Glenn Kenny, RogerEbert.com

The fact that the relentless barrage of this humor is occasionally punctuated with pointedly insincere homilies wherein “dirty” grandpa De Niro tries to encourage sellout grandson Efron to Follow His Dreams just makes the whole thing that more depressing. The other way the film pushes the envelope is through sheer, contemptuous incoherence. De Niro’s character, Dick, is initially so homophobic and racist that one can actually imagine that he’s a senior citizen Travis Bickle; having been domesticated for forty or so years, now on the death of his wife, he can let loose again, spewing epithets and rancor all the way from Georgia to Daytona Beach. Once Dick and Efron’s Jason run into Jason’s former college pal Shadia (Zoey Deutch, who here seems to be filling the function of “an Isla Fisher type”) and her oversexed pal Lenore (Plaza) and their gay African-American pal Bradley (Jeffrey Bower-Champion), you can take a wild guess who ends up the brunt of Dick’s dickish one-liners.
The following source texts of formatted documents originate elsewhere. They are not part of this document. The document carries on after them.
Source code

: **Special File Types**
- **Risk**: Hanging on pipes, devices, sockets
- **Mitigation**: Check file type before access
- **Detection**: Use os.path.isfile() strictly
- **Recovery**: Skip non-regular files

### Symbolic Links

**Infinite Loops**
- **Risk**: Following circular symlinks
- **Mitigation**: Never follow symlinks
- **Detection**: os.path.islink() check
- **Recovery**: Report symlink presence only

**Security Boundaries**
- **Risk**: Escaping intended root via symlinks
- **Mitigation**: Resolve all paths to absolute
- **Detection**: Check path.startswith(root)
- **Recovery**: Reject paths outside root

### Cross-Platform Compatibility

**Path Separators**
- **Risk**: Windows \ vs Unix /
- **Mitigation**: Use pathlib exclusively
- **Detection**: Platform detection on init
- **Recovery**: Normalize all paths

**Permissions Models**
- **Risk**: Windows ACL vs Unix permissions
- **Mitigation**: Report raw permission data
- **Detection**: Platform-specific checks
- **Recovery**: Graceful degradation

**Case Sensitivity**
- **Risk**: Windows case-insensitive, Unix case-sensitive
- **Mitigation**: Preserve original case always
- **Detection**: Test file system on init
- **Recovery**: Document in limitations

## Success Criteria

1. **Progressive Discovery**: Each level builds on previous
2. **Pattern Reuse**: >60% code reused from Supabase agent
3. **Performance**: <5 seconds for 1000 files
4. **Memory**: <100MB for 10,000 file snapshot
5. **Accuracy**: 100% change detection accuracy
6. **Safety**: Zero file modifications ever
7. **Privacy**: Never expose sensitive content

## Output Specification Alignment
Once the movie backs into a weird corner that skirts the hem of the infamous “mind if we dance with your dates?” scene in “Animal House,” De Niro’s character suddenly turns righteous in the ways of sexual tolerance even as he’s humiliating a rougher black character. The movie’s editing ADD is so severe that the aforementioned roofie-ing gag (actually a variation thereof, with Xanax substituting for Rohypnol, if anybody’s counting) leads into a chugging-contest scene so incoherently edited that the joke, such as it is, has no payoff. As the wisecracking robots on “Mystery Science Theater 3000” used to say, “They just didn’t care.”